Final project of the discipline SCC5830 - Image Processing (2021) in USP São Carlos. Student: Taylla Milena Theodoro
Main Objective To perform image colorization (grayscale to colored) using unet.
Dataset Cifar10 dataset - https://www.tensorflow.org/api_docs/python/tf/keras/datasets/cifar10
Steps
- Learn about the dataset;
- Prepare the dataset: Preprocess the images from the dataset in order to perform correctly the task;
- Define the model: Chose and study architectures that can better perform the taks;
- Train the model: Feed the training images into the chosen model;
- Evaluate: Chose an evaluation capable of tell how the chosen model perfomed the task, in our case, evalute the model performace and plot the input (grayscale images), predicted and expected(original image colorful).
To perform image colorization (grayscale to RGB) using unet and learn the tools and path towards compleating this objective.
The main idea behind CNN is to learn the feature mapping of an image and explore it to do tasks like object classification or detection, where the image is converted into a vector. However, in the case of the image colorization problem, you not only need to convert the mapping feature into a vector, but also reconstruct an image from that vector. The idea behind U-net is to use the feature mapping that has already been learned and converted into a vector to reconstitute the image.
This architecture consists of three sections: The contraction, The bottleneck, and the expansion section, as can be seen in the Figure, the contraction is perfoming a downsamplimg of the image, as a normal Convolutional Neural Network, the bottleneck is the middle that prepare the resulted vector to be upsamples by the expansion section.
According to the article Image Colorization: A Survey and Dataset, image colorization is an essential image processing and computer vision branch to colorize images and videos. It can be applied to color old movies, old photos, old video games, astronomical photography, electron microscopy, etc. Recently, the technic used to perform this task is with deep learning procedures, such as Convolutional Neural Networks, Residual Neural Networks, Unet, Autoencoders and Generative Adversial Netwolks.
To colorize images is an important computer vision task, which allows us to bring to life old images, therefore, in this project, it is intend to perform image colorization using Unets. The input images that will be used are Cifar10 dataset, available in https://www.tensorflow.org/api_docs/python/tf/keras/datasets/cifar10. As output it is expected to have the colored image.
The methodoly chosed with the purpose of learning and completing this project is the by following the steps:
- Related Work: learn about datasets, the task, possible architectures and evaluation methods;
- Prepare the dataset: Preprocess the images from the dataset in order to perform correctly the task;
- Define the model: Chose and study architectures that can better perform the taks;
- Train the model: Feed the training images into the chosen model;
- Evaluate: Chose an evaluation capable of tell how the chosen model perfomed the task, in our case, evalute the model performace and plot the input (grayscale images), predicted and expected(original image colorful).

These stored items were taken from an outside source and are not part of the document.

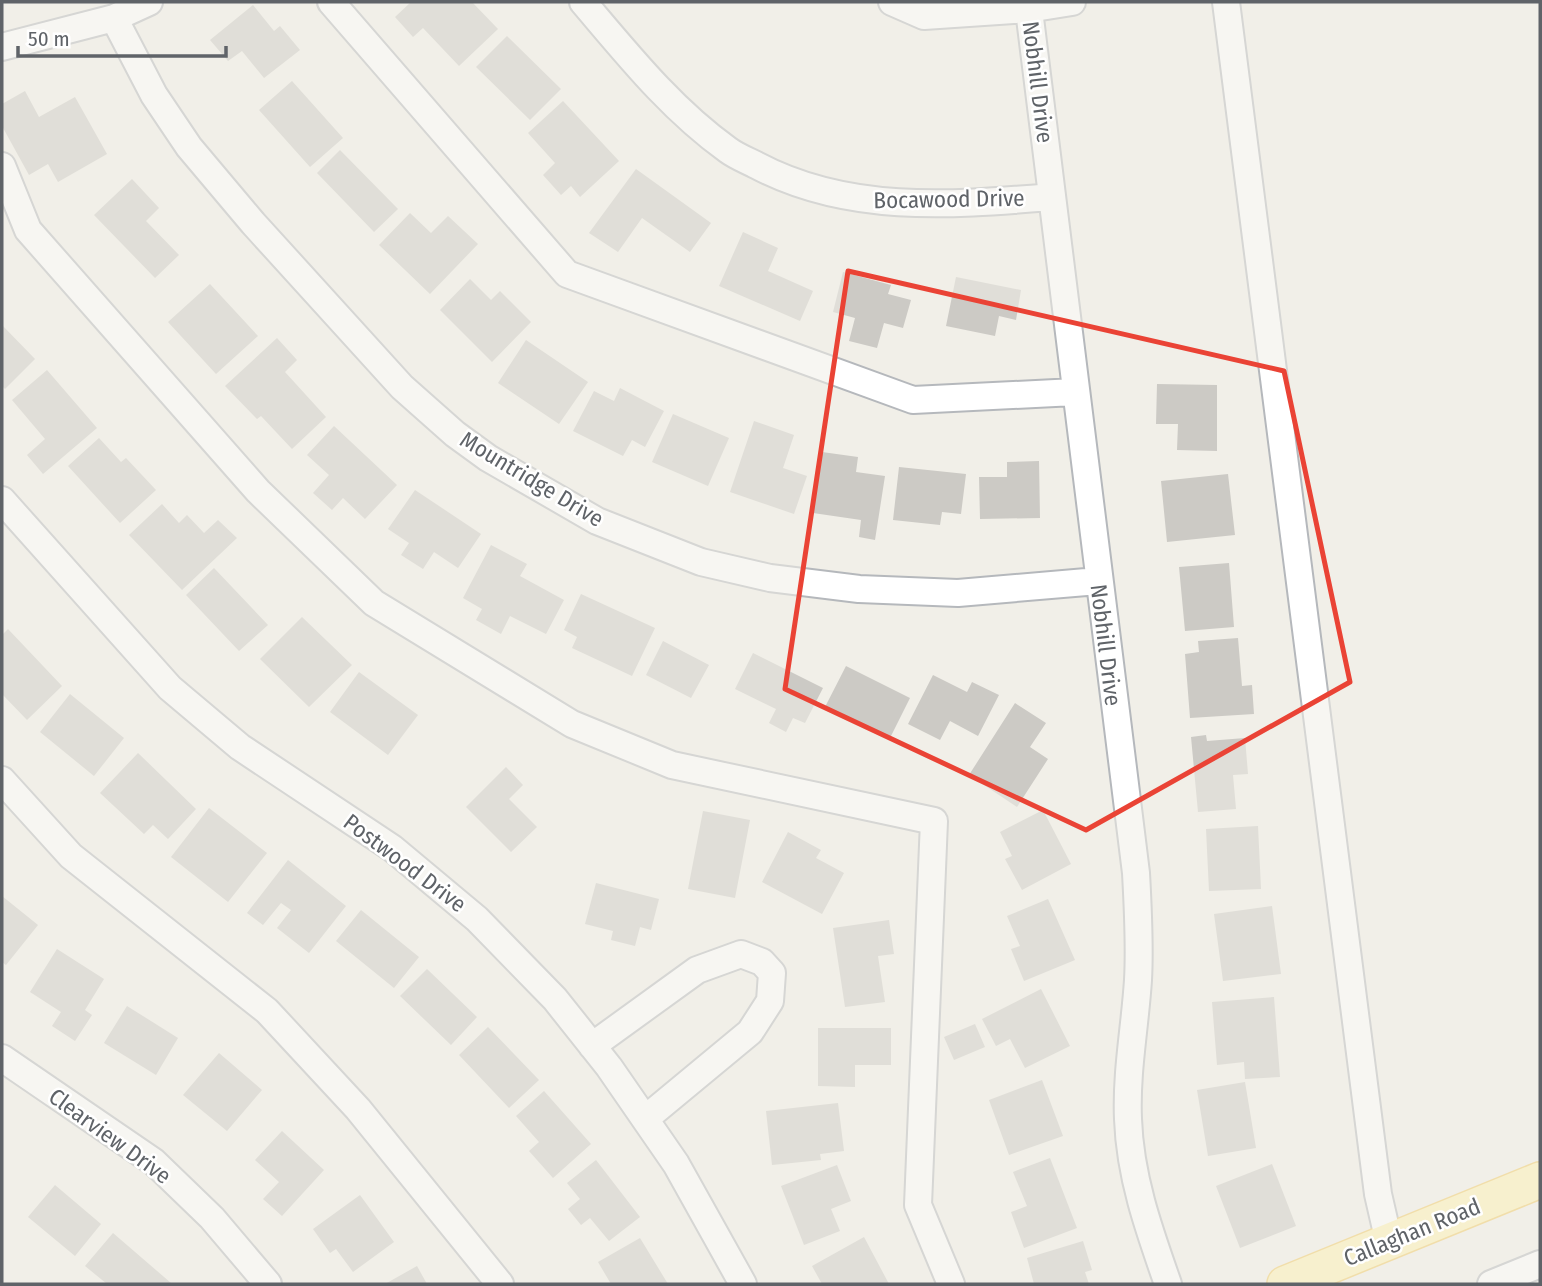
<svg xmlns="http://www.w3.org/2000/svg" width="1542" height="1286" viewBox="0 0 1542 1286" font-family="'Fira Sans Condensed',sans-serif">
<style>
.building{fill:#cccac5}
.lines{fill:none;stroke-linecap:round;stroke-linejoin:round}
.minor-casing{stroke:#b5b8bc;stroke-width:30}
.major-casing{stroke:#f2c960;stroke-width:38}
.minor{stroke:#fff;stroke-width:26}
.major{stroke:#fff2af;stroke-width:35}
.marked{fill:none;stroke:#ea4335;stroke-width:5;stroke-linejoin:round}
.labels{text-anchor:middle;stroke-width:5;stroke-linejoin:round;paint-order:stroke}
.street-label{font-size:23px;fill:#5f6368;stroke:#fff}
</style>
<rect width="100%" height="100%" fill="#f1efe8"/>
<path class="building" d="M411,2H472L498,29L459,66L423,28L413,37L395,17Z
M253,5L274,31L280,26L300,50L264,78L242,51L228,61L210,40Z
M507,36L561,89L530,120L476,67Z
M292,81L343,138L310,167L259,110Z
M25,91L39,117L75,97L107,154L58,182L48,164L29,175L2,126V104Z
M563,101L619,161L580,197L571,186L561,195L543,175L555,163L528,133Z
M340,150L398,209L374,232L317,173Z
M636,169L711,223L690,252L642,218L618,252L589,233Z
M132,179L159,208L146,221L179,255L155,278L94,215Z
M410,213L431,233L448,216L478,244L430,294L379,245Z
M743,232L778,248L768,271L813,291L800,321L719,286Z
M843,272L891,285L888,294L911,300L903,328L884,323L877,348L849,341L855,318L833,312Z
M956,277L1021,290L1016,320L999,316L995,336L946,326Z
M470,279L491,300L500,291L531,322L492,362L440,310Z
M210,284L258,336L216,374L168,322Z
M2,325L35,359L5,389L2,386Z
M277,338L297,360L285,372L326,417L292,449L261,416L257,419L225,386Z
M526,340L588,382L559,424L498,383Z
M47,370L97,428L43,474L27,455L45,439L12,400Z
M1157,384L1217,385V451L1177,450L1178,424H1156Z
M620,388L664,411L645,447L632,440L623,456L573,431L594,391L614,401Z
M673,414L729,438L708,486L652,462Z
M754,421L794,435L783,468L807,476L794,514L730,492Z
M334,426L397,485L365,519L343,498L332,510L313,493L329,475L307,455Z
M99,438L121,462L126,458L156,490L120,523L68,466Z
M822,452L858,457L856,472L885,476L875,540L859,537L861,520L813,513Z
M1039,461L1040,518L980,519L979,477H1007V462Z
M899,467L966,474L961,514L942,512L940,525L893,520Z
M1228,474L1235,535L1167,542L1161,481Z
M415,490L481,534L458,568L434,552L423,569L401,555L409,543L388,529Z
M162,504L179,523L187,515L204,533L218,520L237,538L182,590L129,535Z
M491,545L527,564L520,576L564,600L546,634L510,616L501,634L476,620L482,609L463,598Z
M1229,563L1234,627L1185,631L1179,567Z
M214,568L268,625L239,651L186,595Z
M581,594L655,628L632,676L572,648L577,637L564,630Z
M302,617L352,665L309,707L260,659Z
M8,629L62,686L27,720L2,694V635Z
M1238,638L1242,686L1252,685L1254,714L1190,718L1185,654L1199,652L1198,641Z
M663,641L709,665L691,698L646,675Z
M753,653L823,688L805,723L793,718L786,732L769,723L776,709L735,689Z
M846,666L910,698L889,740L825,707Z
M359,672L418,715L388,755L330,712Z
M933,675L967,692L972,682L999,695L978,736L950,721L940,740L908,724Z
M70,694L124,738L94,776L40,732Z
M1015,703L1046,723L1030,747L1048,759L1017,807L969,775Z
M1206,735L1207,741L1245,738L1248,774L1233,775L1236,809L1198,812L1191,737Z
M138,753L196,809L168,839L153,825L144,834L100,793Z
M506,767L523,785L509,799L537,827L511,852L466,807Z
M209,808L267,853L228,902L171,857Z
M1043,810L1071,864L1022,890L1005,859L1012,856L1000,832Z
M703,811L750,820L735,898L688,889Z
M1258,826L1261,889L1209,891L1206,829Z
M788,832L821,850L816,858L844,873L822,914L762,882Z
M288,860L346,906L309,953L277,928L291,910L281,903L263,925L247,913Z
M596,883L659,899L651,930L640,927L635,946L611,940L613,931L585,924Z
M2,896L38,925L6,965L2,962Z
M1048,899L1075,960L1024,981L1011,949L1020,946L1007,916Z
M1272,906L1281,974L1223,981L1214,914Z
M361,910L419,957L394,988L336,941Z
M889,920L894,954L878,956L885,1002L845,1007L833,928Z
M57,949L104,979L85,1010L92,1015L75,1041L52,1026L61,1012L30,992Z
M427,969L477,1017L451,1045L400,996Z
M1041,989L1070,1046L1025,1068L1010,1039L996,1046L982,1019Z
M1274,997L1280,1077L1245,1079L1244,1062L1217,1065L1212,1002Z
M127,1006L178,1038L156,1075L104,1043Z
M975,1024L985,1047L954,1060L944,1037Z
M488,1027L539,1080L509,1108L459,1055Z
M818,1028H891V1065H855V1087L818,1086Z
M219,1053L262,1090L227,1131L183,1095Z
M1042,1080L1063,1136L1009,1155L989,1100Z
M1245,1082L1256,1148L1208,1156L1197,1090Z
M544,1091L591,1144L553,1178L529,1151L539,1142L516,1116Z
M838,1103L844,1151L820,1154L821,1160L772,1165L766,1111Z
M282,1131L324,1170L282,1216L263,1199L279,1182L255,1160Z
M1050,1158L1077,1228L1024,1248L1011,1212L1027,1206L1013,1172Z
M596,1160L640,1217L609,1241L590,1218L581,1225L568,1209L580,1199L567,1183Z
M1272,1164L1296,1226L1240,1248L1216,1186Z
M837,1165L851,1201L831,1209L840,1231L804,1245L781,1186Z
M55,1185L101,1224L75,1256L28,1217Z
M360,1195L394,1242L353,1272L336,1249L330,1253L313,1229Z
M113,1233L171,1283L170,1284H107L85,1266Z
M864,1237L889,1284H822L812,1266Z
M640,1238L668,1284H611L598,1262Z
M1083,1241L1092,1270L1085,1272L1089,1284H1034L1027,1258Z
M417,1266L427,1284H385Z"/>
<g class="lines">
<g class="minor-casing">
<path id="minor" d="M331,2L567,274L913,400L1075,392
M583,2C628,55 671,109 728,150C736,156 746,160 756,165C848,214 951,205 1052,197
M892,2L924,16L1028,9L1072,2
M1028,2L1136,873C1138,909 1140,944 1138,980C1135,1027 1126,1072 1128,1119C1130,1177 1149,1230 1168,1284
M1226,2L1378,1194L1389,1242
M114,18L154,95L189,147L253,223L402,387L455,434L488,458L597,521L701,562L770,578L859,589L958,593L1098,581
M2,47L114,18L149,2
M2,166L28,230L258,491L374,603L572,724L672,765L934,821L918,1205L951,1284
M2,500L170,688L240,747L392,848L477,919L555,999L609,1067L676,1164L743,1284
M2,780L71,856L267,1011L358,1109L500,1284
M592,1046L697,970L741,954L762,962L772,973L770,1001L750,1032L645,1119
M2,1058L154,1162L212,1218L268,1284
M1491,1284L1540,1264"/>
</g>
<g class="major-casing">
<path id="major" d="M1285,1284L1540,1180"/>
</g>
<use href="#minor" class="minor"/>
<use href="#major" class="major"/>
</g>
<path d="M0 0H1542V1286H0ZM848,271L1284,371L1350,682L1086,830L785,689Z" fill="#f1efe8" fill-opacity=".55" fill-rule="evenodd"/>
<path class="marked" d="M848,271L1284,371L1350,682L1086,830L785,689Z"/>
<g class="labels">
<g class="street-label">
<text transform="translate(1038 82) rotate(83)" y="8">Nobhill Drive</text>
<text transform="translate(949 199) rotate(-1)" y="8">Bocawood Drive</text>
<text transform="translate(532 479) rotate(31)" y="8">Mountridge Drive</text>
<text transform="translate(1106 645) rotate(83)" y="8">Nobhill Drive</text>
<text transform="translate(405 863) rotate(37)" y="8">Postwood Drive</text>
<text transform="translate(110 1136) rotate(36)" y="8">Clearview Drive</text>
<text transform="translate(1412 1232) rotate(-22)" y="8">Callaghan Road</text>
</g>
</g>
<rect width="1542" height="1286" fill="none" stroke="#5f6368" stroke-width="7"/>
<path d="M18 46v10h208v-10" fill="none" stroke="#5f6368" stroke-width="3.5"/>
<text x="28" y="46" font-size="21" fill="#5f6368" stroke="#ffffff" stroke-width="5" paint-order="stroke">50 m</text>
</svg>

The chosen Dataset is Cifar10, which contain images from diverse scenarios and locations which enable the network to learn to colorize different kinds of images. It will be use its original split for train and test, which is of 50000 32x32 color training images and 10000 test images. Here are some examples of images:
The dataset contain RGB images, which will be preprocessed by using color analysis. The images will be converted to gray scale images to be used as the input images of the neural network using the skimage python library, and the original colored image will be used as the label so that the output can converted back to RGB and evaluated.
The model is trained with the unet model, the loss is 'the mean_squared_error', the optimizer chosen is 'adam' and as metric 'accuracy'.
The model was trained for 20 epochs and presented an accuracy 58.34% (0.5834) for training and 54.18% (0.5418) for testing.
In terms of visualizing the predicted results, here is a set of images from test.
And here the prediction for this set of images:
The results were good for start, it is possible to make it better by perfoming fine tuning or different kinds of image processing. This project is a good start for someone persuing to study automatic image colorization and give base for a more complex project, such as ones using autoencoders or GANs.